AIME 2022 II · 第 6 题

Solution 1

By PIE, $|A|+|B|-|A \cap B| = |A \cup B|$. Substituting into the equation and factoring, we get that $(|A| - |A \cap B|)(|B| - |A \cap B|) = 0$, so therefore $A \subseteq B$ or $B \subseteq A$. WLOG $A\subseteq B$, then for each element there are $3$ possibilities, either it is in both $A$ and $B$, it is in $B$ but not $A$, or it is in neither $A$ nor $B$. This gives us $3^{5}$ possibilities, and we multiply by $2$ since it could have also been the other way around.
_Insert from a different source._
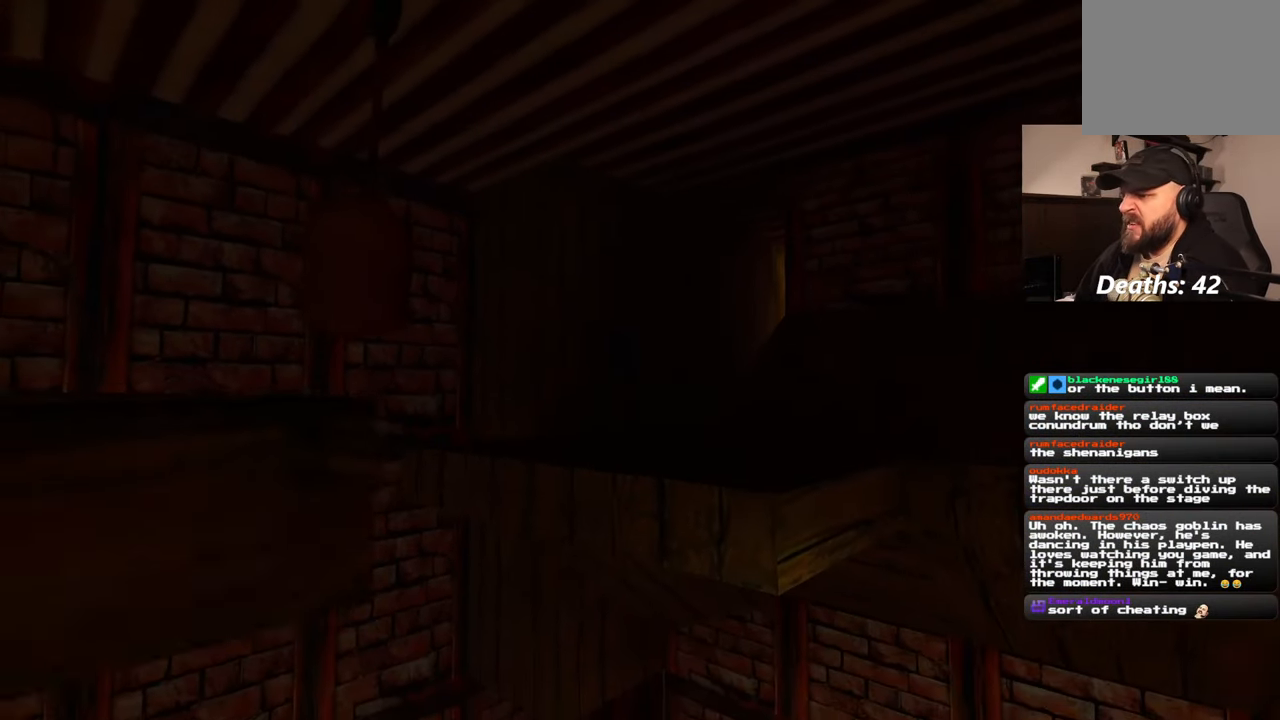
{"buttons": [], "left_stick": "center", "right_stick": "center", "events": [[67, "left_stick", "center"]]}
Now we need to subtract the overlaps where $A=B$, and this case has $2^{5}=32$ ways that could happen. It is $32$ because each number could be in the subset or it could not be in the subset. So the final answer is $2\cdot 3^5 - 2^5 = \boxed{454}$.

~math31415926535

Solution 2

We denote $\Omega = \left\{ 1 , 2 , 3 , 4 , 5 \right\}$. We denote $X = A \cap B$, $Y = A \backslash \left( A \cap B \right)$, $Z = B \backslash \left( A \cap B \right)$, $W = \Omega \backslash \left( A \cup B \right)$.

Therefore, $X \cup Y \cup Z \cup W = \Omega$ and the intersection of any two out of sets $X$, $Y$, $Z$, $W$ is an empty set. Therefore, $\left( X , Y , Z , W \right)$ is a partition of $\Omega$.

Following from our definition of $X$, $Y$, $Z$, we have $A \cup B = X \cup Y \cup Z$.

Therefore, the equation

$$|A| \cdot |B| = |A \cap B| \cdot |A \cup B|$$ can be equivalently written as

$$\left( | X | + | Y | \right) \left( | X | + | Z | \right) = | X | \left( | X | + | Y | + | Z | \right) .$$ This equality can be simplified as

$$| Y | \cdot | Z | = 0 .$$ Therefore, we have the following three cases: (1) $|Y| = 0$ and $|Z| \neq 0$, (2) $|Z| = 0$ and $|Y| \neq 0$, (3) $|Y| = |Z| = 0$. Next, we analyze each of these cases, separately.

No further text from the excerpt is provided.